Casimir II, Duke of Pomerania


Casimir II was the duke of Pomerania-Demmin from 1187 until his death. He was succeeded by Wartislaw III, Casimir's son with princess Ingardis of Denmark.
Casimir II was the son of Bogislaw I and Anastasia, a daughter of the Polish duke Mieszko III. After his father's death in 1187, Casimir received Pomerania-Demmin as his share of the duchy of Pomerania, after his older brother Bogislaw II had received the other part duchy Pomerania-Stettin and his other older brother, Wartislaw II, who is assumed to have received Pomerania-Demmin from their uncle, Casimir I in the first place, had died in 1184.
As Casimir still was a minor in 1187, his mother Anastasia ruled in his place until 1194 as well as, until 1189, the Swantiboride Wartislaw II Swantiboritz, who was Castellan of Szczecin, and thereafter the Rugian prince Jaromar I. Despite his predecessors having joined the Holy Roman Empire in 1181, Casimir and Bogislaw II had to yield to Danish pressure put on Pomerania. Denmark had already subdued the neighboring Principality of Rügen, and Bogislaw and Casimir eventually became vassals to Canute VI of Denmark.

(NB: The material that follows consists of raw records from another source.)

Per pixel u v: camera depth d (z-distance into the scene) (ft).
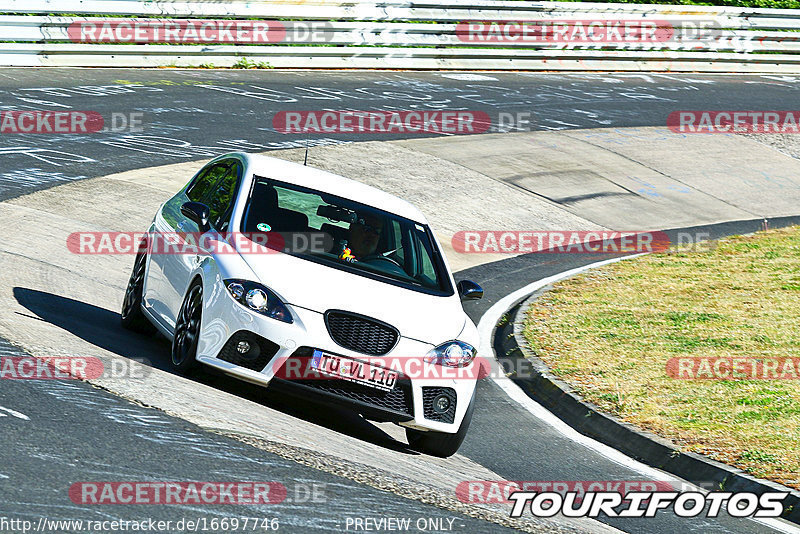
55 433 64.95
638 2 377.91
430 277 93.76
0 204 147.23
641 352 127.54
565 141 255.50
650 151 259.39
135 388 78.18
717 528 78.38
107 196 163.84
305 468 69.10
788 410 106.73
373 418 82.94
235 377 81.76
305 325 80.79
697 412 105.29
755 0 416.67
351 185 101.40
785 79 373.81
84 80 238.27
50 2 241.14
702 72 368.07
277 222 91.35
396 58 307.99
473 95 288.92
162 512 56.49
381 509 64.54
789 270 178.70
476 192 209.77
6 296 101.35
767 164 265.54
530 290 160.66
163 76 255.70
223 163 104.63
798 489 85.30
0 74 229.04
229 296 82.28
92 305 111.75
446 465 83.92
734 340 134.92
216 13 271.28
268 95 253.03
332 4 290.97
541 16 331.57
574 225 203.21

The Danish influenced Casimir's reign not only by appointing Jaromar, their vassal and ally, to be his legal guardian, but also by determining the northern borders of Pomerania-Demmin that were disputed by Pomerania and Rügen, with Rügen claiming the Peene river and Pomerania claiming the Ryck river further north to be the border. The decision of Canut that had to be accepted by Anastasia favoured the Rugian demands, only the trans-Peene terrae Wolgast, Lassan and Ziethen were put under Pomeranian control with the larger part of the disputed area, including the terrae Lositz and Wostrose, remaining within Rügen.
In 1198 and 1199, margrave Otto II of Brandenburg occupied Pomerania-Demmin in the course of a war between Brandenburg and Denmark, shifting Casimir's realm north close to the Ryck river. When Valdemar II of Denmark regained Pomerania in 1202, Casimir and Bogislaw II had to accept Danish overlordship again and turned to support Denmark in her war with Brandenburg. In 1216, the border between Rügen and Pomerania was settled again, pushing it back almost to where it were before the Brandenburgian occupation. As Rügen had founded the Hilda abbey in 1199 at the southern bank of the Ryck river and had granted vast areas of the disputed areas to her, Casimir and Bogislaw confirmed these grants in 1218 by pointing out that these lands righteously had been theirs.
He married Ingardis of Denmark in 1210. Together, they had a son, Wartislaw III who would succeed him as duke of Pomerania-Demmin, and a daughter, Elisabeth.